- TASK DIRECTIONS
Reproduce the records verbatim, starting from their first line and stopping after the line that contains "temps incertain et", with that line included.

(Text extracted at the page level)
-=-=-=-=-

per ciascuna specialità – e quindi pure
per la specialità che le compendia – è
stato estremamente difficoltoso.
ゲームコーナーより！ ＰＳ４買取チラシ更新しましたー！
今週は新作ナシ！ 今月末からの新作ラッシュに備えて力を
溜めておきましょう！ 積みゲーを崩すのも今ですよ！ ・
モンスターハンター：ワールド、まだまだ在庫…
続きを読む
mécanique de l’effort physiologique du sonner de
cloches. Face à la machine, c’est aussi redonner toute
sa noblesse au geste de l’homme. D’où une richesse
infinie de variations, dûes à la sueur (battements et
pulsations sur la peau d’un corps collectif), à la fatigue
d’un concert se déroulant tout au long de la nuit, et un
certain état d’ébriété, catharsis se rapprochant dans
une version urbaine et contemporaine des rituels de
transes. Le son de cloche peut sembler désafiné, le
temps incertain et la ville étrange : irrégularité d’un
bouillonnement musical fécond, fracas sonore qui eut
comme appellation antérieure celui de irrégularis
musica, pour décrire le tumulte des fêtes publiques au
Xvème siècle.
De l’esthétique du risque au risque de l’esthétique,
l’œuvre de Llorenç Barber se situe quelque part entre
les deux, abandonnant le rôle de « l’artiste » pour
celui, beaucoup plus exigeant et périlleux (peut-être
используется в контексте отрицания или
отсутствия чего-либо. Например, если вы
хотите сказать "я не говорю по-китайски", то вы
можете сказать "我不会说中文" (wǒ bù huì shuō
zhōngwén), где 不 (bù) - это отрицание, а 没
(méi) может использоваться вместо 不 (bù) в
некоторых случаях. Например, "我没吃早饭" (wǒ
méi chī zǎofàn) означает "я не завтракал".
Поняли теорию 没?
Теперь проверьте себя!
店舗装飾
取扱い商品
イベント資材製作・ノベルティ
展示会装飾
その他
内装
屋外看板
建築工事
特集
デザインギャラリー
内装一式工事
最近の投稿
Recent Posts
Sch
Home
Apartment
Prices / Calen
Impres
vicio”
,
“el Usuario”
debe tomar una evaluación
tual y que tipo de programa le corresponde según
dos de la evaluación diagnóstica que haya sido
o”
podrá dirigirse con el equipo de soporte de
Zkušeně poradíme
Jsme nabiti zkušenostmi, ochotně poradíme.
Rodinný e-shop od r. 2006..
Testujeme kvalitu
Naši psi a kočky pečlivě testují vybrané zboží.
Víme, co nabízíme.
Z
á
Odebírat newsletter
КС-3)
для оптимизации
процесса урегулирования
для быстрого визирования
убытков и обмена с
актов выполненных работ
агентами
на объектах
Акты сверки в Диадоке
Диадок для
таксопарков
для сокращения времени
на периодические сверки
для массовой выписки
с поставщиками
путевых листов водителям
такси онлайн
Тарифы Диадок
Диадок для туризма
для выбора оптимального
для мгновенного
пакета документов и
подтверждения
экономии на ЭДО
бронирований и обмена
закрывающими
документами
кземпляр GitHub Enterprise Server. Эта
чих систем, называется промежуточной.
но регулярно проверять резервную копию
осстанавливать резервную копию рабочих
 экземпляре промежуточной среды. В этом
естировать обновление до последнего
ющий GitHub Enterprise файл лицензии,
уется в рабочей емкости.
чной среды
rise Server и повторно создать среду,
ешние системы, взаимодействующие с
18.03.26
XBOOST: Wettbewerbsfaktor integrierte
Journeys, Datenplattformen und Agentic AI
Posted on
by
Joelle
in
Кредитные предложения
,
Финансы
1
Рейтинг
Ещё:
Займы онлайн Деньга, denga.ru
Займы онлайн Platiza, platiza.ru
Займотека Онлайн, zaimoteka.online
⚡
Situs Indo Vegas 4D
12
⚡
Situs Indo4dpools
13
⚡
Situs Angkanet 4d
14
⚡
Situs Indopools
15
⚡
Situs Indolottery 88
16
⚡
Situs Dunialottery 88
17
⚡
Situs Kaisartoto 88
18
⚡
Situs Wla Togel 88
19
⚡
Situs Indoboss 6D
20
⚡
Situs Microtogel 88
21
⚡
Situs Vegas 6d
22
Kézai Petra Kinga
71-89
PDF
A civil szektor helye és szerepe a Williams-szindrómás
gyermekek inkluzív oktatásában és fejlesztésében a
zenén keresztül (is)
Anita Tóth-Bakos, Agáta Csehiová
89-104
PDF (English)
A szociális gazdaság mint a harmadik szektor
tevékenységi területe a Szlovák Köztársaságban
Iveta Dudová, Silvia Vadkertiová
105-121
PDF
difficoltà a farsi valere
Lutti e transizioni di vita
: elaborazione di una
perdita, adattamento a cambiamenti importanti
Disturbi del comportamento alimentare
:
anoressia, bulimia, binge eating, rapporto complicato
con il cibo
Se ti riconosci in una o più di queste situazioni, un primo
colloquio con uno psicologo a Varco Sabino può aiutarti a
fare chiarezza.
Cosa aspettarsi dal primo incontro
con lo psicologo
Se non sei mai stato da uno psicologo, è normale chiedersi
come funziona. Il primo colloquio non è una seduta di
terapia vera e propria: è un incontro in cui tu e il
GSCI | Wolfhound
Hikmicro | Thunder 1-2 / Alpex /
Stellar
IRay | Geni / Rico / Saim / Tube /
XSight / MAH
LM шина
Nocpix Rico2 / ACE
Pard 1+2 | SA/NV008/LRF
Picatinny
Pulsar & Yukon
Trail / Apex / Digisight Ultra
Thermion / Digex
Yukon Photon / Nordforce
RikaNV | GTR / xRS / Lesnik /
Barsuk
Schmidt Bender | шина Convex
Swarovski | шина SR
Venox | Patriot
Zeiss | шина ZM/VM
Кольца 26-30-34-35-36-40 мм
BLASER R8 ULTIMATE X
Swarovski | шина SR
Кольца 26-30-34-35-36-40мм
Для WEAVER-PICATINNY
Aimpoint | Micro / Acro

-=-=-=-=-

- OUTPUT
per ciascuna specialità – e quindi pure
per la specialità che le compendia – è
stato estremamente difficoltoso.
ゲームコーナーより！ ＰＳ４買取チラシ更新しましたー！
今週は新作ナシ！ 今月末からの新作ラッシュに備えて力を
溜めておきましょう！ 積みゲーを崩すのも今ですよ！ ・
モンスターハンター：ワールド、まだまだ在庫…
続きを読む
mécanique de l’effort physiologique du sonner de
cloches. Face à la machine, c’est aussi redonner toute
sa noblesse au geste de l’homme. D’où une richesse
infinie de variations, dûes à la sueur (battements et
pulsations sur la peau d’un corps collectif), à la fatigue
d’un concert se déroulant tout au long de la nuit, et un
certain état d’ébriété, catharsis se rapprochant dans
une version urbaine et contemporaine des rituels de
transes. Le son de cloche peut sembler désafiné, le
temps incertain et la ville étrange : irrégularité d’un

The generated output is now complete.